Algorithm for getting an area from line data (CAD fill algorithm)

Question

I am searching for an algorithm which calculates, from a list of lines, the area a given point (P) is in. The lines are stored with x and y coordinates, the resulting area schould be stored as a polygon which may has holes in it.

Here two images to illustrate what I mean:

Many CAD applications use such algorithms to let the user hatch areas. I don't know how to call such a method so I don't really know what to search for.

Edit 1: To clearify what I'm looking for:

I don't need an algorithm to calculate the area of a polygon, I need an algorithm which returns the polygon which is formed by lines around P. If P is outside any possible polygon, the algorithm fails.

(I also edited the images)

Edit 2: I read the accepted answer of this possible duplicate and it seams I'm looking for a point location algorithm. I also stumpled across this site which does exactly explains what I'm looking for and more important it led me to the open-source CGAL library which provides the functionality to do such things. Point 4.6 of the CGAL manual gives an example how to use this library to form a region from a bunch of line segments.

Answer 1

One way to do it is to imagine a line from P to infinity. For each polygon test each edge to see if it crosses the line. Count up how many lines cross. If its even then the point is outside the polygon, if its odd then the point is inside the polygon.

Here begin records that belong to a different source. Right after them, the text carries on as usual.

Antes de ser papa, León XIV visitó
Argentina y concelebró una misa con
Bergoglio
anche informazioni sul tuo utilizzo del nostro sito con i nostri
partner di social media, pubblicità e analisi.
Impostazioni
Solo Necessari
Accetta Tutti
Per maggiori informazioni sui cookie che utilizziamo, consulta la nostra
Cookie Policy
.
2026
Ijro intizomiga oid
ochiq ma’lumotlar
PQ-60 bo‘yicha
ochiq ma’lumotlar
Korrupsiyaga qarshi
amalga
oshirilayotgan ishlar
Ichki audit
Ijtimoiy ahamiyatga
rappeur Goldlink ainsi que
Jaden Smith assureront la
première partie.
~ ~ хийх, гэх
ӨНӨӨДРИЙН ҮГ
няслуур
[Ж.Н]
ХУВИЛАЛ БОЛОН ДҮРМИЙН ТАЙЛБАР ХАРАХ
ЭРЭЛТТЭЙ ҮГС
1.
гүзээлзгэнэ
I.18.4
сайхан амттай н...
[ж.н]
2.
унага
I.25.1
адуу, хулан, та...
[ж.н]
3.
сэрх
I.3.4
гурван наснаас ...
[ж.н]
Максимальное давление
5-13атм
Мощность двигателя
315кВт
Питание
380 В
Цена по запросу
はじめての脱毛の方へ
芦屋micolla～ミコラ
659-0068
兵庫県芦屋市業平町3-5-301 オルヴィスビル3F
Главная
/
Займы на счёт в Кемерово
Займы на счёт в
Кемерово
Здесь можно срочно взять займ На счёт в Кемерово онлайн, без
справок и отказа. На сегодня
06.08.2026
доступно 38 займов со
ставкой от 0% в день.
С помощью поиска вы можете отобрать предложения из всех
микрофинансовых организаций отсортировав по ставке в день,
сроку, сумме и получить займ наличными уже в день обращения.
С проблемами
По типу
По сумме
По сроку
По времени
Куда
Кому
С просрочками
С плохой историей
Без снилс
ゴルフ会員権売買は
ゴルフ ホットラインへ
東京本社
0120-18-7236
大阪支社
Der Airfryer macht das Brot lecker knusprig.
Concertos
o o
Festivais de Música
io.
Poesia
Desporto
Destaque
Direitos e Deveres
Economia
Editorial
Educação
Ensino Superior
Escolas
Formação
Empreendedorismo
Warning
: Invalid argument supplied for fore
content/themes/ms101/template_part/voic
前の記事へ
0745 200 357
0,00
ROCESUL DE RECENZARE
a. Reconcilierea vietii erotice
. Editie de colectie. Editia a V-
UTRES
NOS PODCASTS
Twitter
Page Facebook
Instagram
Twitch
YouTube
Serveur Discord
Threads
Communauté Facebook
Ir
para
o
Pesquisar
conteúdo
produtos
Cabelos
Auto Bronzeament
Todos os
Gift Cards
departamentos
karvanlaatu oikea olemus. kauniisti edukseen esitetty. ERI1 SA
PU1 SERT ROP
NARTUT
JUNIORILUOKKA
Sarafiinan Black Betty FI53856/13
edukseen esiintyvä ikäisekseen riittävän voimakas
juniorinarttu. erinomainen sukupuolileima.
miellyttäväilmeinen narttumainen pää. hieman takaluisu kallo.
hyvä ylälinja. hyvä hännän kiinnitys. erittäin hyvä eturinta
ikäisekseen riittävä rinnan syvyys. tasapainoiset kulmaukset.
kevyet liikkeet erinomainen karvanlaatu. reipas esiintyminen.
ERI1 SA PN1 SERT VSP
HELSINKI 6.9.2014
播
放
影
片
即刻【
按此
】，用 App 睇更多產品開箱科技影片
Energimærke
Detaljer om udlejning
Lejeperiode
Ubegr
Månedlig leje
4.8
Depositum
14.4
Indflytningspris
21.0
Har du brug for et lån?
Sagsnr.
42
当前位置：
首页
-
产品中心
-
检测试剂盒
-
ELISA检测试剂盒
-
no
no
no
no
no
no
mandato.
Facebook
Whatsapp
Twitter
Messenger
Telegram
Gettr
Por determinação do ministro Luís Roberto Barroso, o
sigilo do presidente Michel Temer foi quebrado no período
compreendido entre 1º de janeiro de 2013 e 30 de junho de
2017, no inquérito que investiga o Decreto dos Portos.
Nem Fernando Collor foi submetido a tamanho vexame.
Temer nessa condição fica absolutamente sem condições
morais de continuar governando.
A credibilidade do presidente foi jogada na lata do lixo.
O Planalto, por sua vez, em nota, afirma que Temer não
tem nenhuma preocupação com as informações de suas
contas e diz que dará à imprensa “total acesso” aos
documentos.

This is a fairly standard mathematical result. If you want to get a little deeper into the subject have a look at https://en.wikipedia.org/wiki/Winding_number .

I did a fairly similar things earlier this week Detecting Regions Described by Lines on HTML5 Canvas this calculates a the polygon around a point given a set of lines. You can see a working example at the jsfiddle mentioned in the answer the difference is that it uses infinite mathematical lines rather than line segments, but it could easily be modified for this example.

An outline algorithm

First construct two data-structures one of line-segments one of intersection-points of line-segments. In each record which two lines give each intersection, so you can flip from one to the other. You can get this by pair-wise intersection of line-segments.

It might be easiest to cut the segments at the intersection points so each segment only have two solutions on it, one at each end. We assume we have done this.

Prune the data-structures, remove all line-segments with no intersections and only one segment - these cannot contribute.

Find possible starting lines. You could calculate the distance from each line to the point and take the smallest. You could check for intersections with a line from the point to infinity.

Walk around the polygon anti-clockwise. With you starting line find the most anti-clockwise end. At that point find the most anti-clockwise segment. Follow that and repeat. It may happen that closed loop is formed, in which case discard all the segments in the loop. Continue until you get back to the starting point.

Check if the polygon actually encloses the point. If so we are done. If not discard segments in the polygon and start again.